Originally Posted By: Khaled
This is the intended and expected behaviour and applies to older versions of mIRC as well.

This issue may be more apparent in newer versions of mIRC due to a few changes to how sockets are handled, however it is in fact present in all versions of mIRC.

Sockets are asynchronous, which means that they send data in the background when they can. There is no guarantee that data can be sent immediately in Windows sockets. An attempt to send data may in fact block, or send only partial data, in which case mIRC will try to send any remaining data when Windows indicates it is ready for more.
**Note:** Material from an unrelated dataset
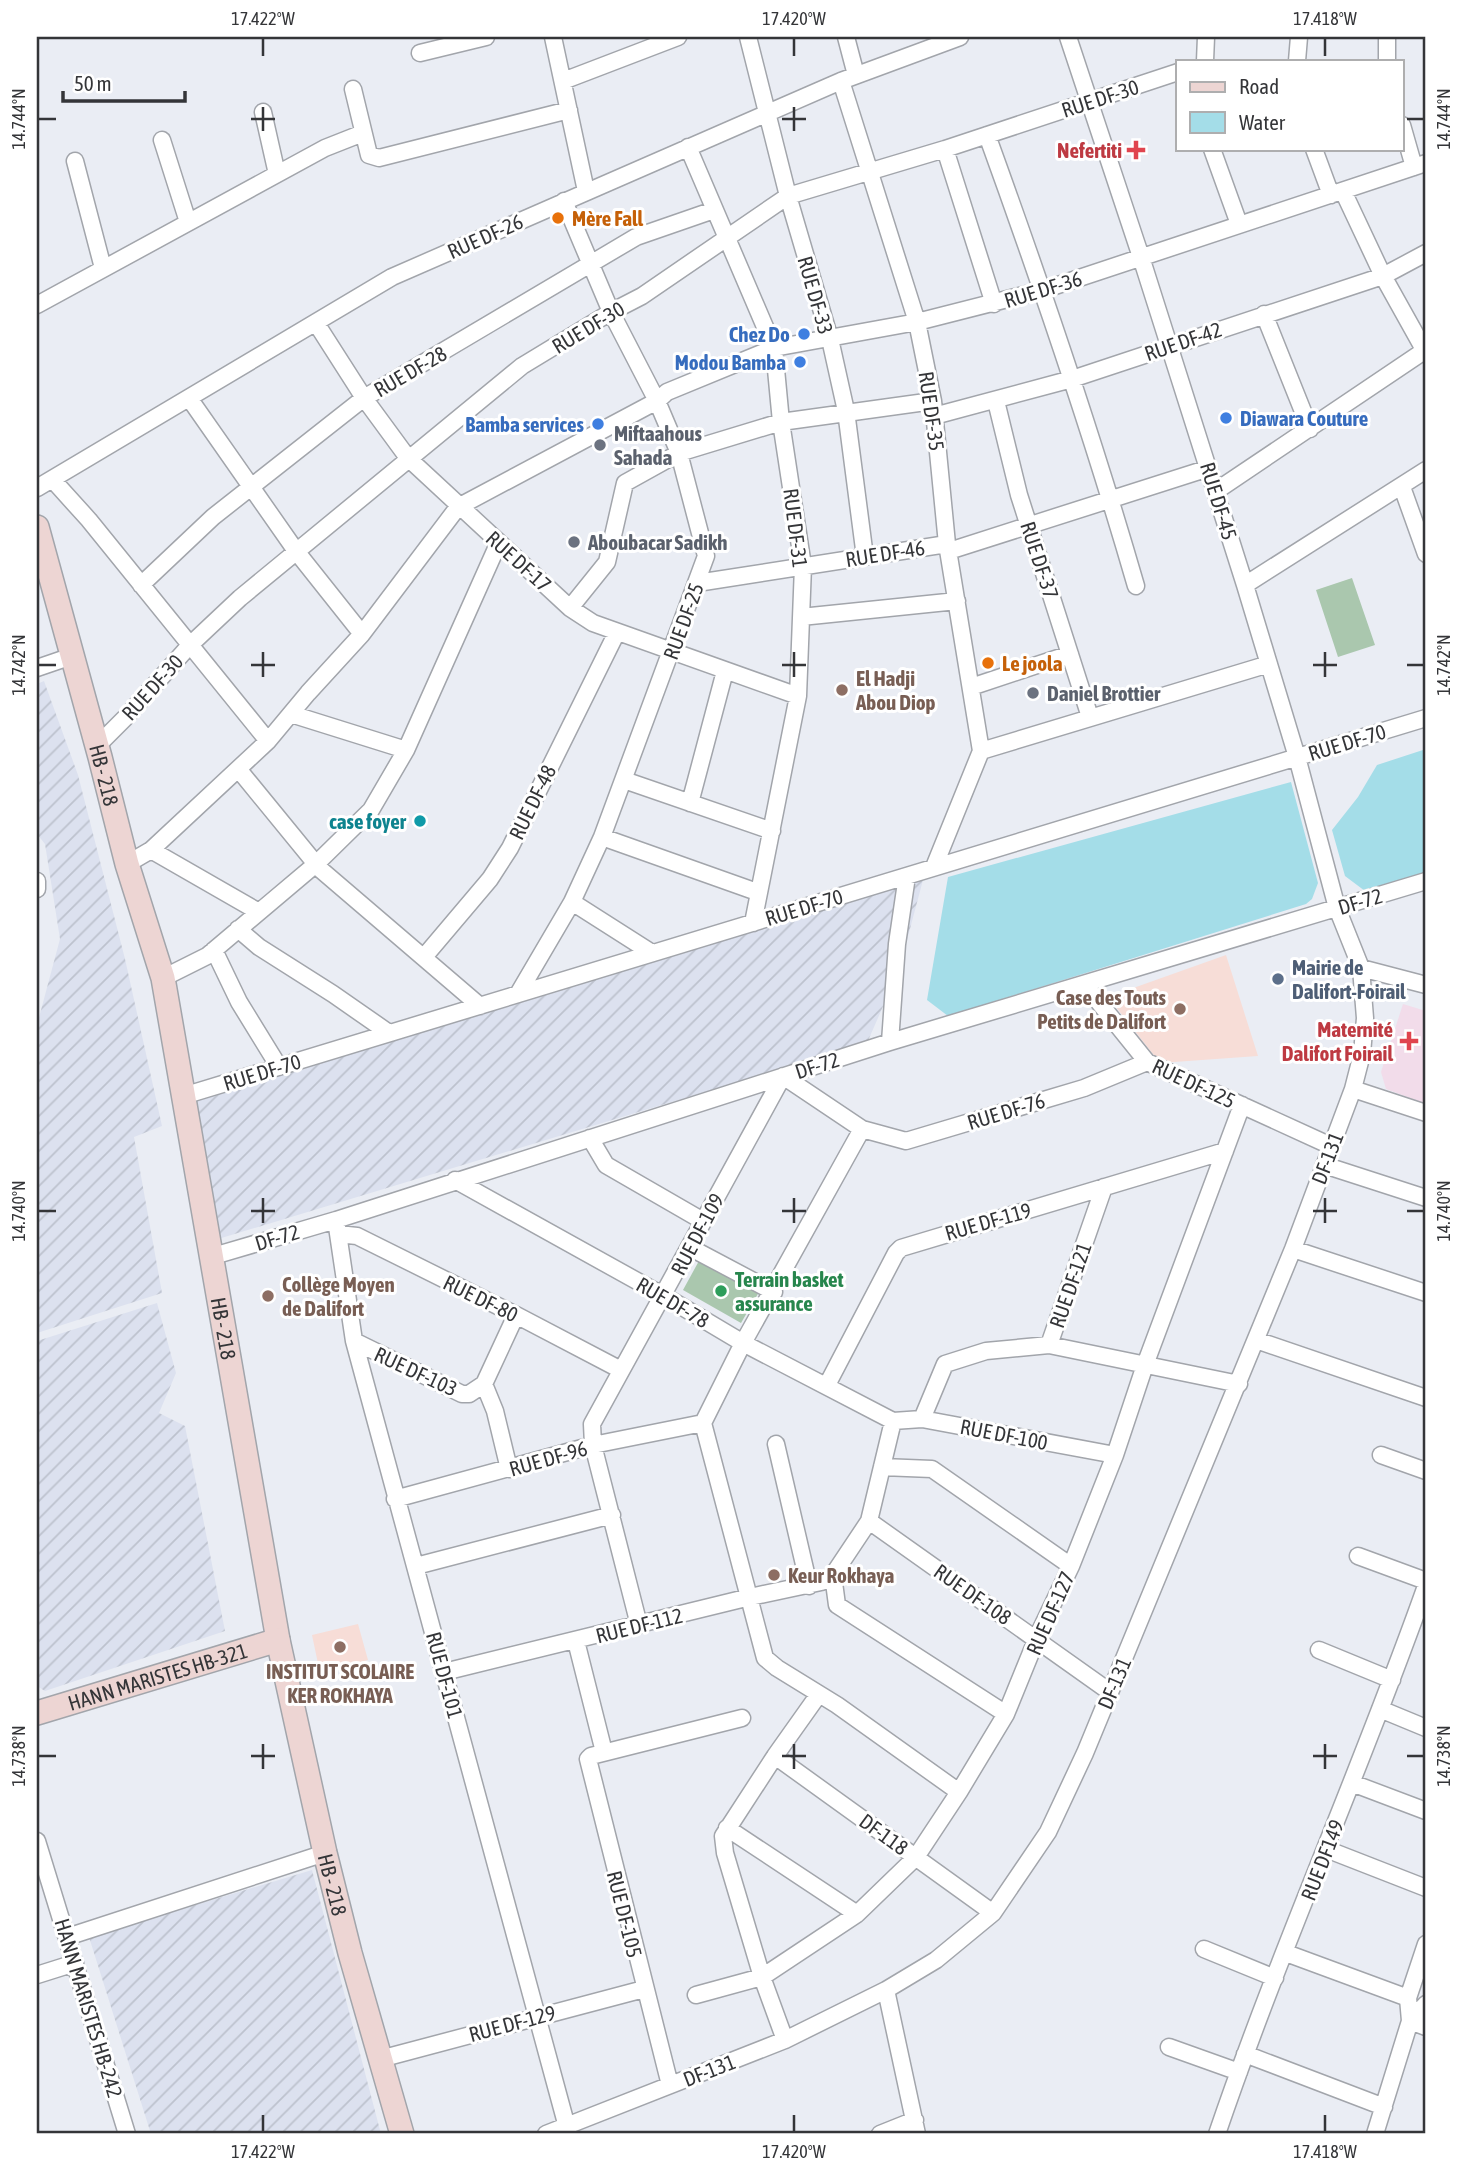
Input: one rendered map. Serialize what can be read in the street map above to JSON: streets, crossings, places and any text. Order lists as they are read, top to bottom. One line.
{"streets":{"main road":["HB - 218","HANN MARISTES HB-321"],"street":["RUE DF-30","RUE DF-26","RUE DF-36","RUE DF-33","RUE DF-42","RUE DF-28","RUE DF-35","RUE DF-45","RUE DF-31","RUE DF-46","RUE DF-37","RUE DF-17","RUE DF-25","RUE DF-70","RUE DF-48","DF-72","RUE DF-125","RUE DF-76","DF-131","RUE DF-119","RUE DF-109","RUE DF-121","RUE DF-80","RUE DF-78","RUE DF-103","RUE DF-100","RUE DF-96","RUE DF-108","RUE DF-127","RUE DF-112","RUE DF-101","DF-118","RUE DF149","RUE DF-105","HANN MARISTES HB-242","RUE DF-129"]},"crossings":[["RUE DF-30","RUE DF-33"],["RUE DF-30","RUE DF-35"],["RUE DF-30","RUE DF-45"],["RUE DF-30","RUE DF-31"],["RUE DF-30","RUE DF-17"],["RUE DF-30","RUE DF-25"],["RUE DF-30","HB - 218"],["RUE DF-26","RUE DF-33"],["RUE DF-26","RUE DF-35"],["RUE DF-26","RUE DF-31"],["RUE DF-26","RUE DF-17"],["RUE DF-26","RUE DF-25"],["RUE DF-36","RUE DF-33"],["RUE DF-36","RUE DF-35"],["RUE DF-36","RUE DF-45"],["RUE DF-36","RUE DF-31"],["RUE DF-36","RUE DF-17"],["RUE DF-36","RUE DF-25"],["RUE DF-33","RUE DF-42"],["RUE DF-33","RUE DF-46"],["RUE DF-42","RUE DF-35"],["RUE DF-42","RUE DF-45"],["RUE DF-42","RUE DF-31"],["RUE DF-42","RUE DF-37"],["RUE DF-42","RUE DF-17"],["RUE DF-42","RUE DF-25"],["RUE DF-28","RUE DF-31"],["RUE DF-28","RUE DF-17"],["RUE DF-28","RUE DF-25"],["RUE DF-35","RUE DF-46"],["RUE DF-45","RUE DF-46"],["RUE DF-45","RUE DF-70"],["RUE DF-45","DF-72"],["RUE DF-45","DF-131"],["RUE DF-31","RUE DF-46"],["RUE DF-31","RUE DF-17"],["RUE DF-31","RUE DF-70"],["RUE DF-46","RUE DF-37"],["RUE DF-46","RUE DF-25"],["RUE DF-17","RUE DF-25"],["RUE DF-17","RUE DF-48"],["RUE DF-25","RUE DF-70"],["RUE DF-70","HB - 218"],["HB - 218","DF-72"],["HB - 218","HANN MARISTES HB-321"],["HB - 218","RUE DF-129"],["DF-72","RUE DF-125"],["DF-72","RUE DF-76"],["DF-72","RUE DF-109"],["DF-72","RUE DF-80"],["DF-72","RUE DF-78"],["DF-72","RUE DF-101"],["RUE DF-125","RUE DF-76"],["RUE DF-125","DF-131"],["RUE DF-125","RUE DF-127"],["RUE DF-76","RUE DF-109"],["DF-131","RUE DF-108"],["DF-131","RUE DF-101"],["DF-131","DF-118"],["DF-131","RUE DF-105"],["RUE DF-119","RUE DF-121"],["RUE DF-119","RUE DF-78"],["RUE DF-119","RUE DF-127"],["RUE DF-109","RUE DF-80"],["RUE DF-109","RUE DF-78"],["RUE DF-109","RUE DF-96"],["RUE DF-121","RUE DF-100"],["RUE DF-80","RUE DF-103"],["RUE DF-80","RUE DF-101"],["RUE DF-78","RUE DF-100"],["RUE DF-103","RUE DF-101"],["RUE DF-100","RUE DF-127"],["RUE DF-96","RUE DF-101"],["RUE DF-108","RUE DF-127"],["RUE DF-127","DF-118"],["RUE DF-112","RUE DF-101"],["RUE DF-101","RUE DF-129"],["RUE DF-105","RUE DF-129"]],"places":{"health":["Nefertiti","Maternité Dalifort Foirail"],"other":["Mère Fall","Chez Do","Modou Bamba","Diawara Couture","Bamba services","Miftaahous Sahada","Aboubacar Sadikh","Le joola","El Hadji Abou Diop","Daniel Brottier","case foyer","Mairie de Dalifort-Foirail","Case des Touts Petits de Dalifort","Terrain basket assurance","Collège Moyen de Dalifort","Keur Rokhaya","INSTITUT SCOLAIRE KER ROKHAYA"]},"legend":["Road","Water"],"scale_bar":"50 m","coordinates":["17.422°W","17.420°W","17.418°W","14.744°N","14.742°N","14.740°N","14.738°N"]}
When using sockets, you should never assume that you can close a socket immediately after sending data. You should wait until on SOCKWRITE has triggered, as described in the help file, and check the send queue to see if it is empty before closing the socket.


Hi Khaled, thanks for looking into this however, I already mentioned that queueing was working in older versions but it was still sent instantly if nothing was in the queue, why doesn't 7.xx do this? Surely if nothing is in the queue then it should send when it is called?
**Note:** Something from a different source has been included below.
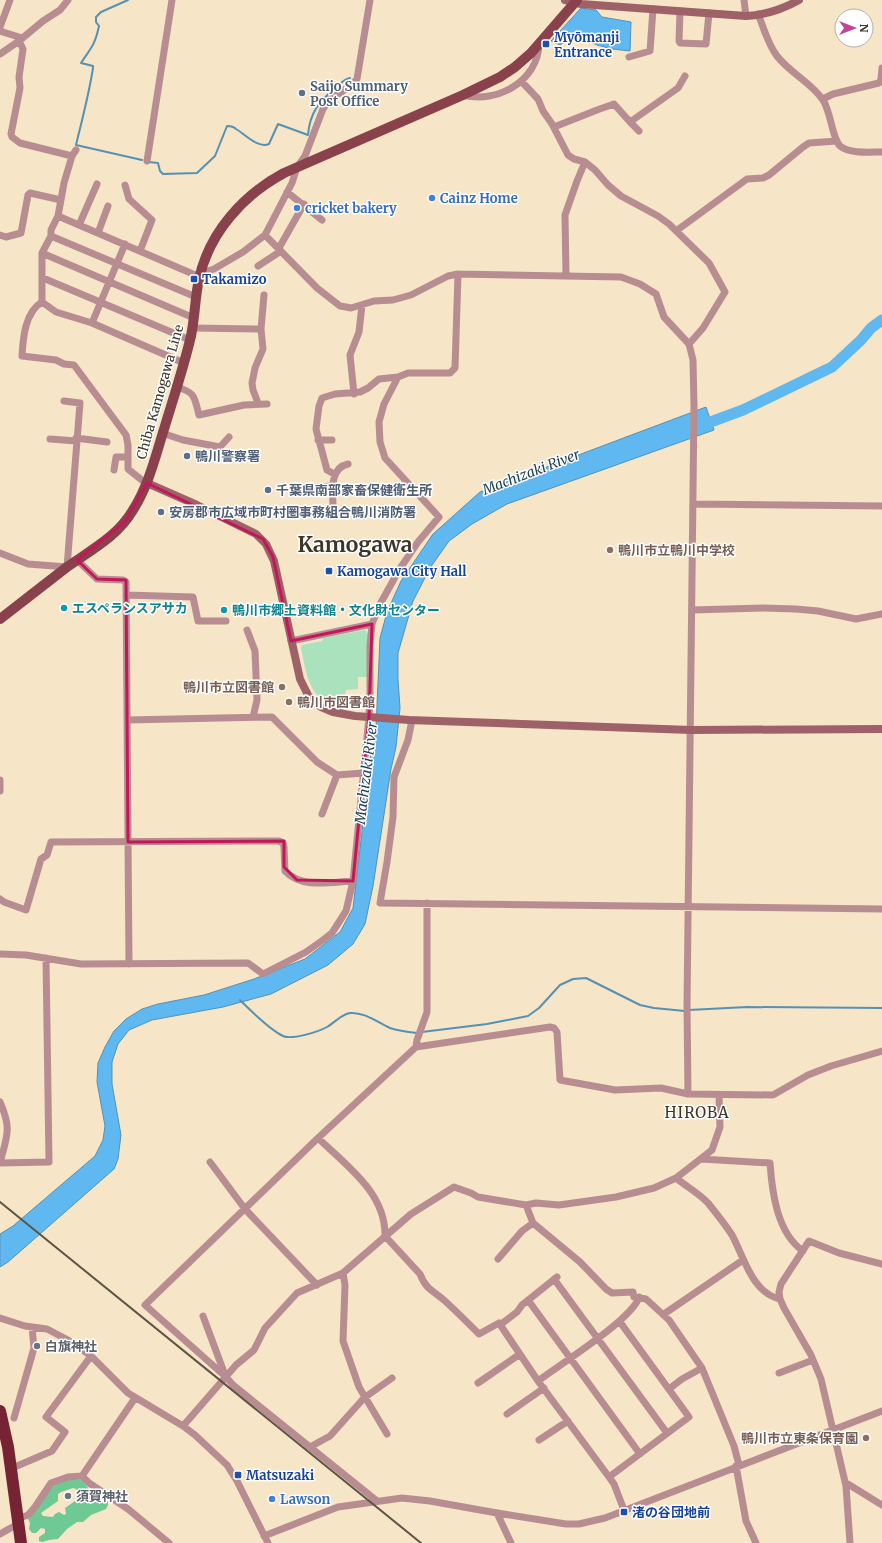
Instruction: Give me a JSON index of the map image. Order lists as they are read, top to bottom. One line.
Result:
{"streets":{"main road":["Chiba Kamogawa Line"]},"districts":["Kamogawa","HIROBA"],"water":["Machizaki River"],"places":{"transit":["Myōmanji Entrance","Takamizo","Kamogawa City Hall","Matsuzaki","渚の谷団地前"],"other":["Saijo Summary Post Office","Cainz Home","cricket bakery","鴨川警察署","千葉県南部家畜保健衛生所","安房郡市広域市町村圏事務組合鴨川消防署","鴨川市立鴨川中学校","エスペランスアサカ","鴨川市郷土資料館・文化財センター","鴨川市立図書館","鴨川市図書館","白旗神社","鴨川市立東条保育園","須賀神社","Lawson"]},"north":"right"}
And using the sockwrite event I cannot see what was actually wrote to the socket, therefore I cannot perform specific actions based on what was sent plus this would double the size of a script because I will be checking what needs to be sent and then checking it again once it has been sent and performing the necessary

edit: also why are all sockets treated as asynchronous? UDP sockets are asynchronous where as TCP should be synchronous because both sides need to make acknowledgements?

Last edited by Rewtor; 17/02/11 03:46 PM.